"Yes, now," she persisted, deaf to his voice. She snatched up her hood from the ground on which it had fallen, and began to put it on.
He seized her arm. "No, not now," he said firmly. "You shall not go now. Wait until daylight. She will listen to you more coolly then."
She resisted him. "Why?" she said. "Why?"
"People fancy things at night," he urged. "I know it is so. If she saw you enter out of the darkness"—the girl with her burning eyes, her wet cheeks, her disordered hair looked wild enough—"she might refuse to believe you. Besides——"
"What?"
"I will not have you go now," he said firmly. That instant it had flashed upon him that one of the faces he had seen outside was the face of the dead child's mother. "I will not let you go," he repeated. "Go in the daylight. Go to-morrow morning. Go then, if you will!" He did not choose to tell her that he feared for her instant safety if she went now; that, if he had his will, the streets would see her no more for many a day.

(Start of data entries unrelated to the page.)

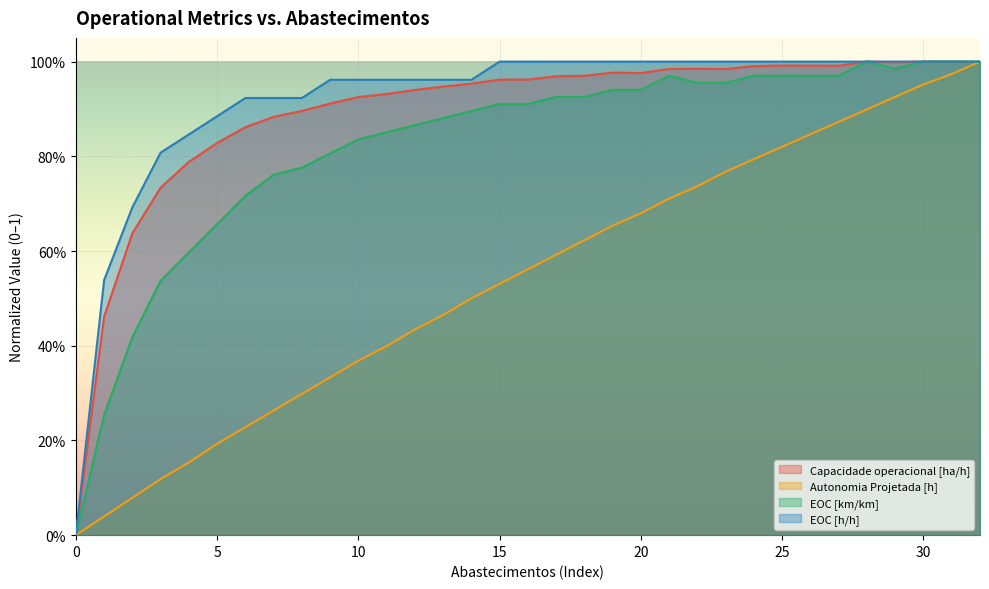

At which category does Capacidade operacional [ha/h] reach its first local peak?

19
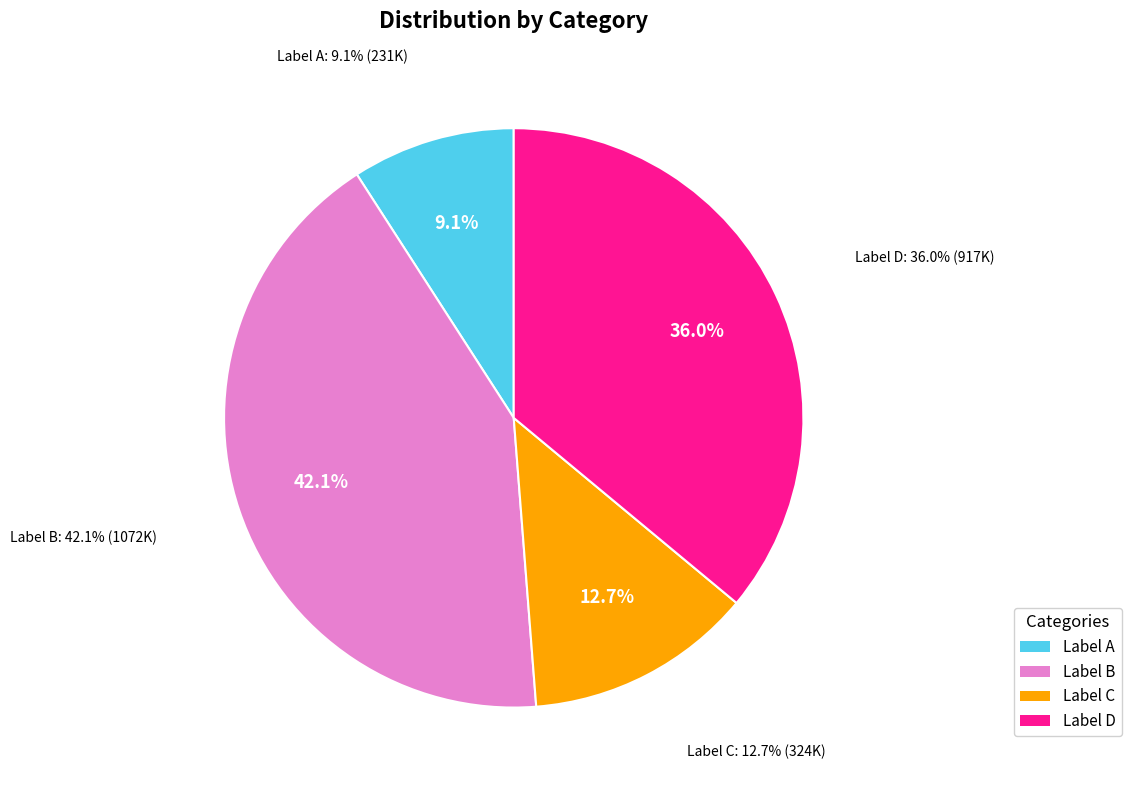

Count the number of slices in the pie.

4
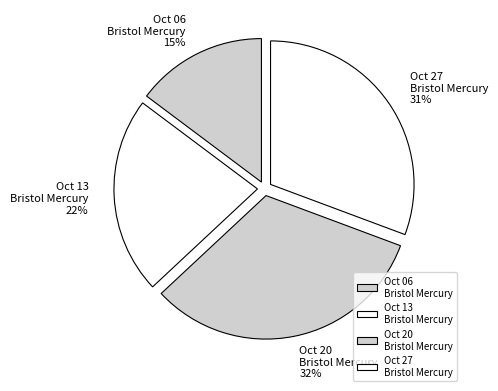

To the nearest percent, what is the difference between the Oct 13 Bristol Mercury and Oct 20 Bristol Mercury slice percentages?

10%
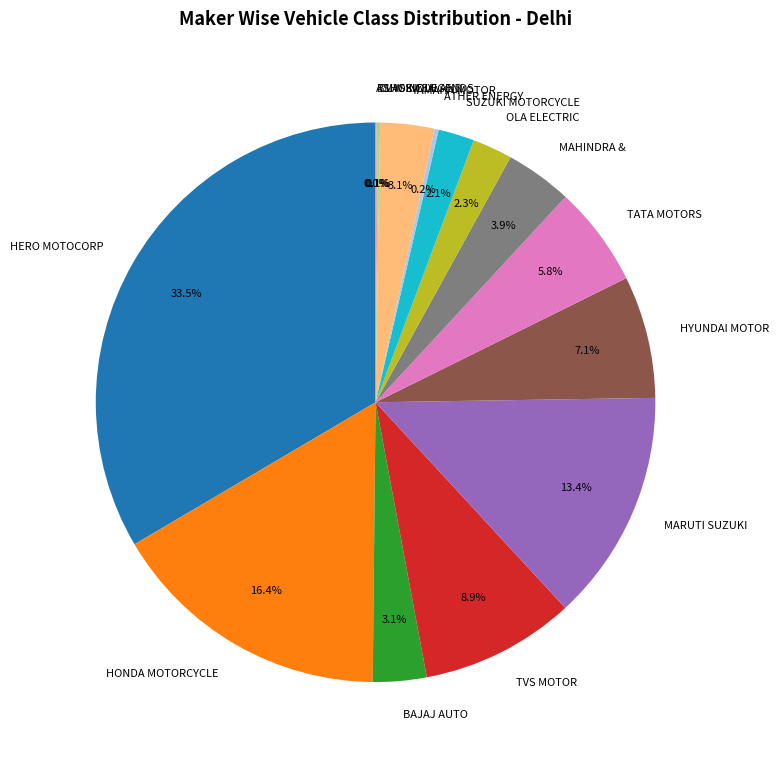

Does OLA ELECTRIC represent more than half of the total?

No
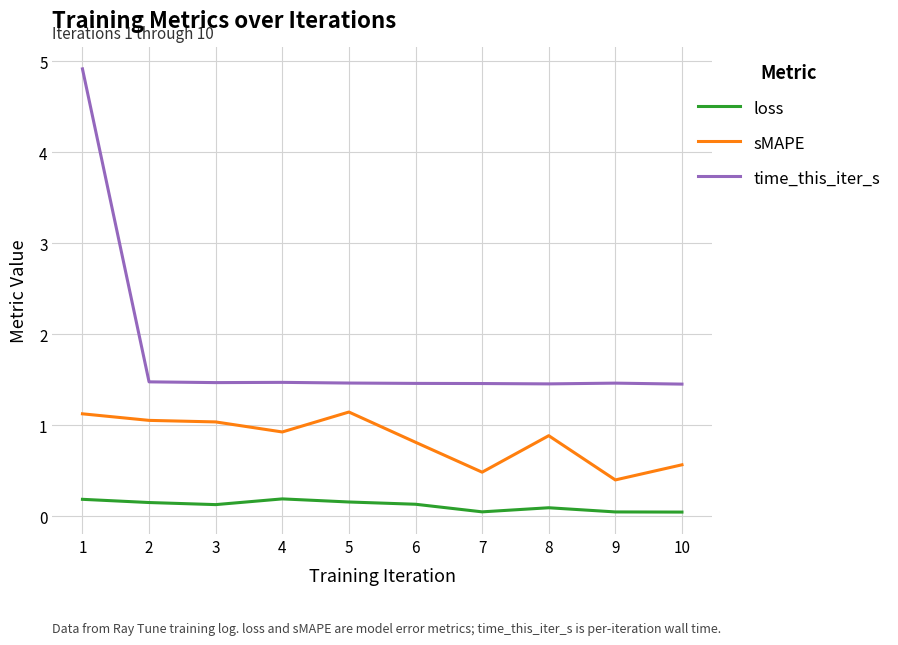

The value of time_this_iter_s at 7 is 0.7. True or false?

False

She gave way. She took off her hood, and laid it on the table. But for several minutes she stood, brooding darkly and stormily, her hands fingering the strings. To foresee is not always to be forearmed. She had lived for months in daily and hourly expectation of the blow which had fallen; but not the more easily for that could she brook the concrete charge. Her heart burned, her soul was on fire. Justice, give us justice though the heavens fall, is an instinct planted deep in man's nature! Of the Mysterious Passion of our Lord our finite minds find no part worse than the anguish of innocence condemned. A child? She to hurt a child? And her mother? Her mother, so harmless, so ignorant, so tormented! She to hurt a child?
After a time, nevertheless, the storm began to subside. But with it died the hope which is inherent in revolt; in proportion as she grew more calm the forlornness of her situation rose more clearly before her. At last that had happened which she had so long expected to happen. The thing was known. Soon the full consequences would be upon her, the consequences on which she dared not dwell. Shudderingly she tried to close her eyes to the things that might lie before her, to the things at which Grio had hinted, the things of which she had lain thinking—even while they were distant and uncertain—through many a night of bitter fear and fevered anticipation.
They were at hand now, and though she averted her thoughts, she knew it. But the wind is tempered to the shorn. Even as the prospect of future ill can dominate the present, embitter the sweetest cup, and render thorny the softest bed, so, sometimes, present good has the power to obscure the future evil. As Anne sank back on the settle, her trembling limbs almost declining to bear her, her eyes fell on her companion. Failing to rouse her, he had seated himself on the other side of the hearth, his elbows on his knees, his chin on his hands, in an attitude of deep thought. And little by little, as she looked at him, her cheeks grew, if not red, less pale, her eyes lost their tense and hopeless gaze. She heaved a quivering sigh, and slowly carried her look round the room.
Its homely comfort, augmented by the hour and the firelight, seemed to lap them round. The door was locked, the shutters were closed, the lamp burned cheerfully. And he sat opposite—sat as if they had been long married. The colour grew deeper in her face as she gazed; she breathed more quickly; her eyes shone. What evil cannot be softened, what misfortune cannot be lightened to a woman by the knowledge that she is loved by the man she loves? That where all have fled, he remains, and that neither fear of death nor word of man can keep him from her side?